From the original questioner:
We are working on a line of credit from our bank but won't have that until the end of the month. I am interested in the lease option. From my understanding, when you lease equipment, you don't own it, so if it breaks down, it is fixed by the leasing company. Are the repairs usually covered under the lease agreement, or do we have to pay for them? And what about the end of the lease - do you automatically own it, or is there a buy out?


From contributor R:
If you don't look at Holz-Her then you aren't looking very hard; no glue pot to go bad or clean out. The 1310/1315 are excellent machines. They'll handle 3mm no problem and some even have corner rounding - a nice touch in closets.


From contributor L:
You are responsible for the repairs. You usually have to make first and last payments up front. Typical lease is 60 months, but can be otherwise. You decide before you lease what end of lease option you want.
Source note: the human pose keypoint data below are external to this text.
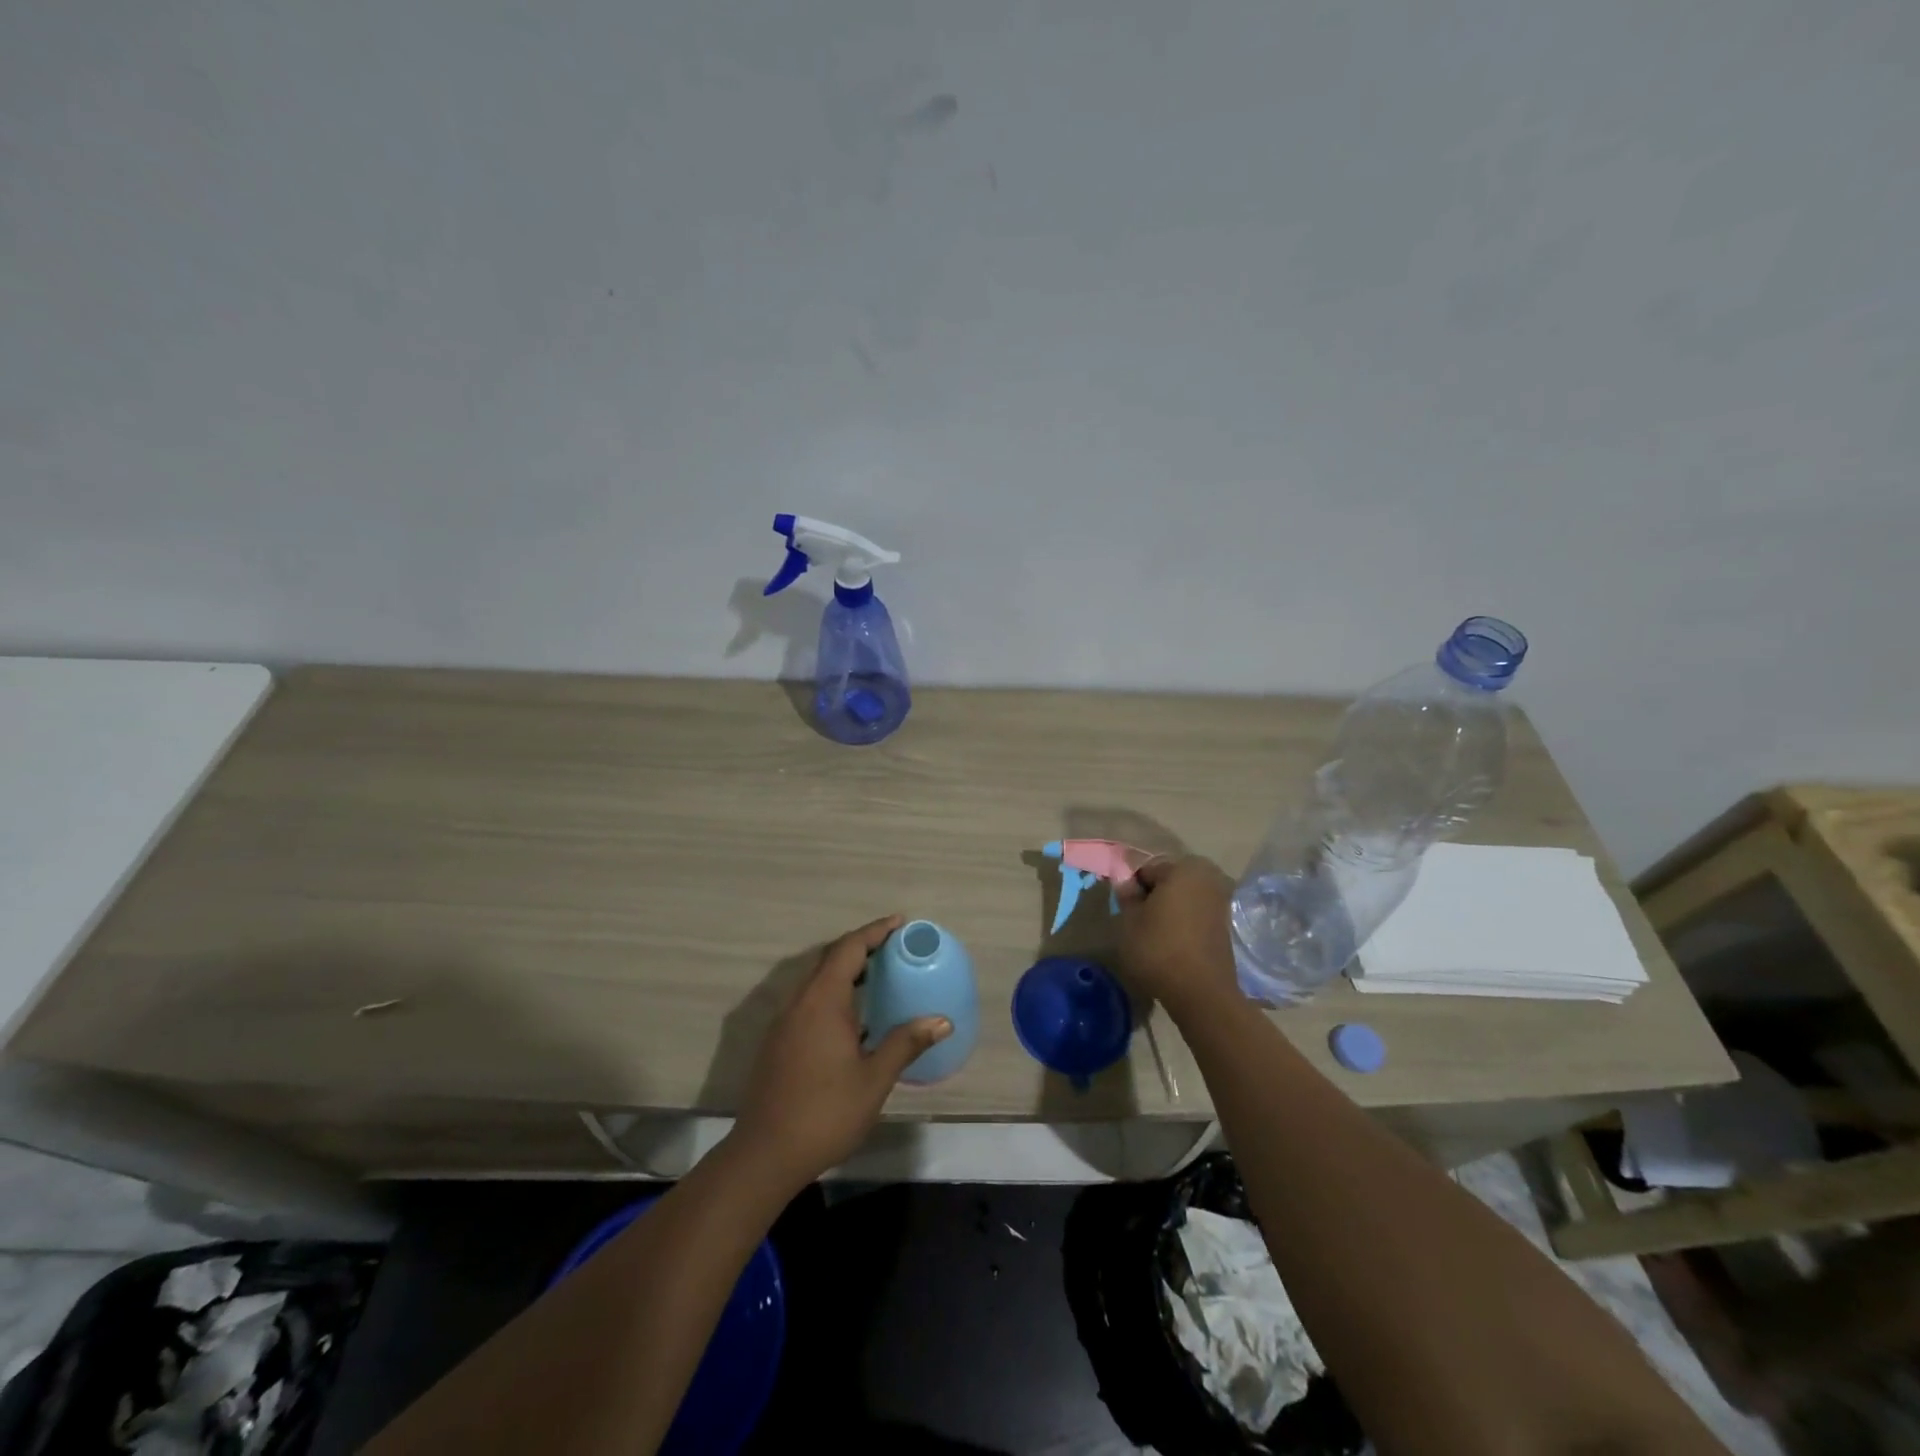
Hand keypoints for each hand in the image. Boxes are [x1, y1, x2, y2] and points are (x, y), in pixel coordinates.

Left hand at [734, 915, 951, 1188]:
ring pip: (817, 980)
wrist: (765, 1154)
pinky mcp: (778, 1042)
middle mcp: (799, 1002)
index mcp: (822, 1001)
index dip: (875, 931)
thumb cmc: (825, 1112)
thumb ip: (905, 1044)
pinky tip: (852, 1017)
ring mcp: (784, 1022)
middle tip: (894, 947)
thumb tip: (941, 1021)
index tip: (900, 922)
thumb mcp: (874, 1079)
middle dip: (862, 947)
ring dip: (846, 971)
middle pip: (830, 959)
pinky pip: (809, 1000)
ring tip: (878, 976)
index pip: (849, 949)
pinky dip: (833, 993)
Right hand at [1116, 856, 1240, 1021]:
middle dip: (1153, 894)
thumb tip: (1127, 883)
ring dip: (1169, 908)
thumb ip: (1127, 895)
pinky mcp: (1226, 923)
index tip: (1126, 910)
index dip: (1132, 888)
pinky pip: (1196, 912)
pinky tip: (1172, 941)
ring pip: (1183, 896)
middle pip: (1168, 880)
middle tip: (1139, 920)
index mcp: (1183, 868)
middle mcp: (1208, 877)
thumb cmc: (1159, 949)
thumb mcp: (1130, 920)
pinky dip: (1183, 920)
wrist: (1201, 992)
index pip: (1147, 869)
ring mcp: (1221, 900)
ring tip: (1153, 932)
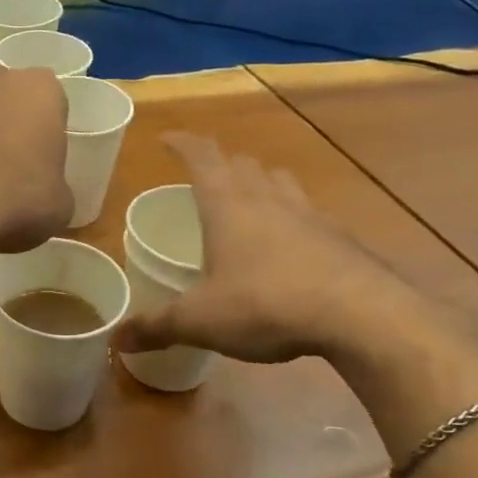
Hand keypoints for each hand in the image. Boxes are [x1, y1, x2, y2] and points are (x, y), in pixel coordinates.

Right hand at [117, 132, 439, 363]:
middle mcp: (268, 200)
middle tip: (204, 177)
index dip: (182, 143)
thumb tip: (115, 339)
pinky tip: (291, 245)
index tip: (166, 138)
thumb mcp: (200, 320)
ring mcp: (310, 216)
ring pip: (280, 182)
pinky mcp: (341, 240)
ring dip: (260, 182)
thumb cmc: (265, 304)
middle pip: (242, 164)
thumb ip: (156, 327)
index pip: (201, 157)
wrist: (362, 317)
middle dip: (221, 164)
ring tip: (249, 198)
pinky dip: (293, 218)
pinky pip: (309, 214)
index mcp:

In order for the government (IRS) to consider it a true lease the buyout has to be "fair market value." Otherwise your lease is considered a purchase and must be depreciated. As things now stand, a small business can take rapid depreciation on a purchase for up to a little over $100K as long as you have made enough profit to cover it. Any depreciation not used in the 1st year can be carried forward. This provision allows you to totally duck income taxes in many cases. If you aren't making a profit it has no benefit. If you are reasonably profitable it's usually a better deal than deducting your lease payments. Talk to your accountant. You may also need to ask how your state views lease payments versus purchases of capital equipment for sales tax purposes.